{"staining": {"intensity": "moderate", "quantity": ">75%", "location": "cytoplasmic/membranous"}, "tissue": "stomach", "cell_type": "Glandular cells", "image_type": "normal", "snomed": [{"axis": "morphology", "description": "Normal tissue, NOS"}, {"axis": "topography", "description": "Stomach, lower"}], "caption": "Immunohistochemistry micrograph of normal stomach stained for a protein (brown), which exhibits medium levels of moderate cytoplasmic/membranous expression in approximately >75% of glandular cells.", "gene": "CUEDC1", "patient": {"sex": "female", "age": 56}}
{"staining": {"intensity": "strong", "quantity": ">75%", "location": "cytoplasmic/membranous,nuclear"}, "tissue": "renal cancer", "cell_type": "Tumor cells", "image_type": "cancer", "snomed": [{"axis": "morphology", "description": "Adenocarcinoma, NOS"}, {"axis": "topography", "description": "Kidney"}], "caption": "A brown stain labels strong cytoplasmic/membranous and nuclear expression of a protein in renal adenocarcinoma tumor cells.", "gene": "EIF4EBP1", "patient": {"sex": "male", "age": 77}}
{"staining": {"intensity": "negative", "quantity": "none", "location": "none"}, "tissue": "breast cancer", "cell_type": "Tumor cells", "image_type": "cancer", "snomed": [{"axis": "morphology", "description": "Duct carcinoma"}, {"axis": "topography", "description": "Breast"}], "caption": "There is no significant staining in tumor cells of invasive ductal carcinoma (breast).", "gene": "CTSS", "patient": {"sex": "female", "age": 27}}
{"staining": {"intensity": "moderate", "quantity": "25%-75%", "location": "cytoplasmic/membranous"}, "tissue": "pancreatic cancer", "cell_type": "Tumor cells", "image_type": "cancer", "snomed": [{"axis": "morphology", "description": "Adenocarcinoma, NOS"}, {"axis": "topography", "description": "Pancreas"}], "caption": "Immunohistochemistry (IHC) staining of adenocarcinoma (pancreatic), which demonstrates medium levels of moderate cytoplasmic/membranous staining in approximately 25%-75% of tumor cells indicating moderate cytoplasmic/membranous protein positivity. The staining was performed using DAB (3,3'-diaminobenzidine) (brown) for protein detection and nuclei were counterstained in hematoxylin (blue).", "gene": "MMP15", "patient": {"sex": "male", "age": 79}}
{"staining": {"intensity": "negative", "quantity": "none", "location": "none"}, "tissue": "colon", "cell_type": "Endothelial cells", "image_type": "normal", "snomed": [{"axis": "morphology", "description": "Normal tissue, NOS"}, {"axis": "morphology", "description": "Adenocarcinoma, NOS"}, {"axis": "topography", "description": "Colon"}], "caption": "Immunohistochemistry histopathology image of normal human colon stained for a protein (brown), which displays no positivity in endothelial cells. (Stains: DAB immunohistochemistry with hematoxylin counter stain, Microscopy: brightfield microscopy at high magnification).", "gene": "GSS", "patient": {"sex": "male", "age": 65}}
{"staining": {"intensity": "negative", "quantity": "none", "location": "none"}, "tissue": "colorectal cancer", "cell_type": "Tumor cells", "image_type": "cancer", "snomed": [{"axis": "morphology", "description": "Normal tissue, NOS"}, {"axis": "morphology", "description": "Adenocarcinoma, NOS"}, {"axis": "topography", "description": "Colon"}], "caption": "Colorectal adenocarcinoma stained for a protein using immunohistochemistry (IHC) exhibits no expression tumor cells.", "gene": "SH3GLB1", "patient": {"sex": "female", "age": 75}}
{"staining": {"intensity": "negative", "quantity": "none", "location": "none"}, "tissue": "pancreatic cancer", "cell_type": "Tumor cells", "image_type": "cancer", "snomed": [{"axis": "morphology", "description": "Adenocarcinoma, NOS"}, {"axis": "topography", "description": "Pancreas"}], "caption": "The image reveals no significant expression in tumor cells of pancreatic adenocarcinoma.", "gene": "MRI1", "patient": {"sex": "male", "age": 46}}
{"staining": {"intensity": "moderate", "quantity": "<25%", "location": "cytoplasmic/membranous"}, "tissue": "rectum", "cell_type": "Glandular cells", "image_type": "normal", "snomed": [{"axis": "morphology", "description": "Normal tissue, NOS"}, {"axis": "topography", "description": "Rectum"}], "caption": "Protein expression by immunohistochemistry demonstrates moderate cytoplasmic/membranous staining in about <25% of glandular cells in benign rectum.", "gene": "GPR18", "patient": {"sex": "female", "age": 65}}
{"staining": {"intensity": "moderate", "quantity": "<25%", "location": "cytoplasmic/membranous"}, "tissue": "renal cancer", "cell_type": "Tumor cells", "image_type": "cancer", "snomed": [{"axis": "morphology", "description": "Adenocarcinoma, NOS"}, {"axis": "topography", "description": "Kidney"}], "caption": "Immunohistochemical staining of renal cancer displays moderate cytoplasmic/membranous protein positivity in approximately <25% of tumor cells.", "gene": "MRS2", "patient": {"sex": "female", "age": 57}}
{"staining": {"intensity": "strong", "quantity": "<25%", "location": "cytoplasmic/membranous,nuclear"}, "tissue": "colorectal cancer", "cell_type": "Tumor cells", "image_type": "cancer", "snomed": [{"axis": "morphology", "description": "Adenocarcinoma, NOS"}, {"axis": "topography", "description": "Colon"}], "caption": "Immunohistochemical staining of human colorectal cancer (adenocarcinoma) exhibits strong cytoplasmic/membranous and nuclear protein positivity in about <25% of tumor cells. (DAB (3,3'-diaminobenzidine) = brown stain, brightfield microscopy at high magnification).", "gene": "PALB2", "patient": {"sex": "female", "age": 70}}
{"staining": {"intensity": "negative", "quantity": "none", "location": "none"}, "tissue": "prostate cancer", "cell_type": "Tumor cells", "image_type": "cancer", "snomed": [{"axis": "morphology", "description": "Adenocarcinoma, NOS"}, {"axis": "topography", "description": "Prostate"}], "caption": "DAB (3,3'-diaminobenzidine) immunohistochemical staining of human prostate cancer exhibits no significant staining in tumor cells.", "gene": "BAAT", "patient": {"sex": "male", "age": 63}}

WHAT IS NEEDED
Transcribe all the material, keeping each word as it is.

TASK RESULT
{"staining": {"intensity": "moderate", "quantity": ">75%", "location": "cytoplasmic/membranous"}, "tissue": "stomach", "cell_type": "Glandular cells", "image_type": "normal", "snomed": [{"axis": "morphology", "description": "Normal tissue, NOS"}, {"axis": "topography", "description": "Stomach, lower"}], "caption": "Immunohistochemistry micrograph of normal stomach stained for a protein (brown), which exhibits medium levels of moderate cytoplasmic/membranous expression in approximately >75% of glandular cells.", "gene": "CUEDC1", "patient": {"sex": "female", "age": 56}}
{"staining": {"intensity": "strong", "quantity": ">75%", "location": "cytoplasmic/membranous,nuclear"}, "tissue": "renal cancer", "cell_type": "Tumor cells", "image_type": "cancer", "snomed": [{"axis": "morphology", "description": "Adenocarcinoma, NOS"}, {"axis": "topography", "description": "Kidney"}], "caption": "A brown stain labels strong cytoplasmic/membranous and nuclear expression of a protein in renal adenocarcinoma tumor cells.", "gene": "EIF4EBP1", "patient": {"sex": "male", "age": 77}}
{"staining": {"intensity": "negative", "quantity": "none", "location": "none"}, "tissue": "breast cancer", "cell_type": "Tumor cells", "image_type": "cancer", "snomed": [{"axis": "morphology", "description": "Duct carcinoma"}, {"axis": "topography", "description": "Breast"}], "caption": "There is no significant staining in tumor cells of invasive ductal carcinoma (breast).", "gene": "CTSS", "patient": {"sex": "female", "age": 27}}
{"staining": {"intensity": "moderate", "quantity": "25%-75%", "location": "cytoplasmic/membranous"}, "tissue": "pancreatic cancer", "cell_type": "Tumor cells", "image_type": "cancer", "snomed": [{"axis": "morphology", "description": "Adenocarcinoma, NOS"}, {"axis": "topography", "description": "Pancreas"}], "caption": "Immunohistochemistry (IHC) staining of adenocarcinoma (pancreatic), which demonstrates medium levels of moderate cytoplasmic/membranous staining in approximately 25%-75% of tumor cells indicating moderate cytoplasmic/membranous protein positivity. The staining was performed using DAB (3,3'-diaminobenzidine) (brown) for protein detection and nuclei were counterstained in hematoxylin (blue).", "gene": "MMP15", "patient": {"sex": "male", "age": 79}}
{"staining": {"intensity": "negative", "quantity": "none", "location": "none"}, "tissue": "colon", "cell_type": "Endothelial cells", "image_type": "normal", "snomed": [{"axis": "morphology", "description": "Normal tissue, NOS"}, {"axis": "morphology", "description": "Adenocarcinoma, NOS"}, {"axis": "topography", "description": "Colon"}], "caption": "Immunohistochemistry histopathology image of normal human colon stained for a protein (brown), which displays no positivity in endothelial cells. (Stains: DAB immunohistochemistry with hematoxylin counter stain, Microscopy: brightfield microscopy at high magnification).", "gene": "GSS", "patient": {"sex": "male", "age": 65}}
{"staining": {"intensity": "negative", "quantity": "none", "location": "none"}, "tissue": "colorectal cancer", "cell_type": "Tumor cells", "image_type": "cancer", "snomed": [{"axis": "morphology", "description": "Normal tissue, NOS"}, {"axis": "morphology", "description": "Adenocarcinoma, NOS"}, {"axis": "topography", "description": "Colon"}], "caption": "Colorectal adenocarcinoma stained for a protein using immunohistochemistry (IHC) exhibits no expression tumor cells.", "gene": "SH3GLB1", "patient": {"sex": "female", "age": 75}}
{"staining": {"intensity": "negative", "quantity": "none", "location": "none"}, "tissue": "pancreatic cancer", "cell_type": "Tumor cells", "image_type": "cancer", "snomed": [{"axis": "morphology", "description": "Adenocarcinoma, NOS"}, {"axis": "topography", "description": "Pancreas"}], "caption": "The image reveals no significant expression in tumor cells of pancreatic adenocarcinoma.", "gene": "MRI1", "patient": {"sex": "male", "age": 46}}
{"staining": {"intensity": "moderate", "quantity": "<25%", "location": "cytoplasmic/membranous"}, "tissue": "rectum", "cell_type": "Glandular cells", "image_type": "normal", "snomed": [{"axis": "morphology", "description": "Normal tissue, NOS"}, {"axis": "topography", "description": "Rectum"}], "caption": "Protein expression by immunohistochemistry demonstrates moderate cytoplasmic/membranous staining in about <25% of glandular cells in benign rectum.", "gene": "GPR18", "patient": {"sex": "female", "age": 65}}
{"staining": {"intensity": "moderate", "quantity": "<25%", "location": "cytoplasmic/membranous"}, "tissue": "renal cancer", "cell_type": "Tumor cells", "image_type": "cancer", "snomed": [{"axis": "morphology", "description": "Adenocarcinoma, NOS"}, {"axis": "topography", "description": "Kidney"}], "caption": "Immunohistochemical staining of renal cancer displays moderate cytoplasmic/membranous protein positivity in approximately <25% of tumor cells.", "gene": "MRS2", "patient": {"sex": "female", "age": 57}}
{"staining": {"intensity": "strong", "quantity": "<25%", "location": "cytoplasmic/membranous,nuclear"}, "tissue": "colorectal cancer", "cell_type": "Tumor cells", "image_type": "cancer", "snomed": [{"axis": "morphology", "description": "Adenocarcinoma, NOS"}, {"axis": "topography", "description": "Colon"}], "caption": "Immunohistochemical staining of human colorectal cancer (adenocarcinoma) exhibits strong cytoplasmic/membranous and nuclear protein positivity in about <25% of tumor cells. (DAB (3,3'-diaminobenzidine) = brown stain, brightfield microscopy at high magnification).", "gene": "PALB2", "patient": {"sex": "female", "age": 70}}
{"staining": {"intensity": "negative", "quantity": "none", "location": "none"}, "tissue": "prostate cancer", "cell_type": "Tumor cells", "image_type": "cancer", "snomed": [{"axis": "morphology", "description": "Adenocarcinoma, NOS"}, {"axis": "topography", "description": "Prostate"}], "caption": "DAB (3,3'-diaminobenzidine) immunohistochemical staining of human prostate cancer exhibits no significant staining in tumor cells.", "gene": "BAAT", "patient": {"sex": "male", "age": 63}}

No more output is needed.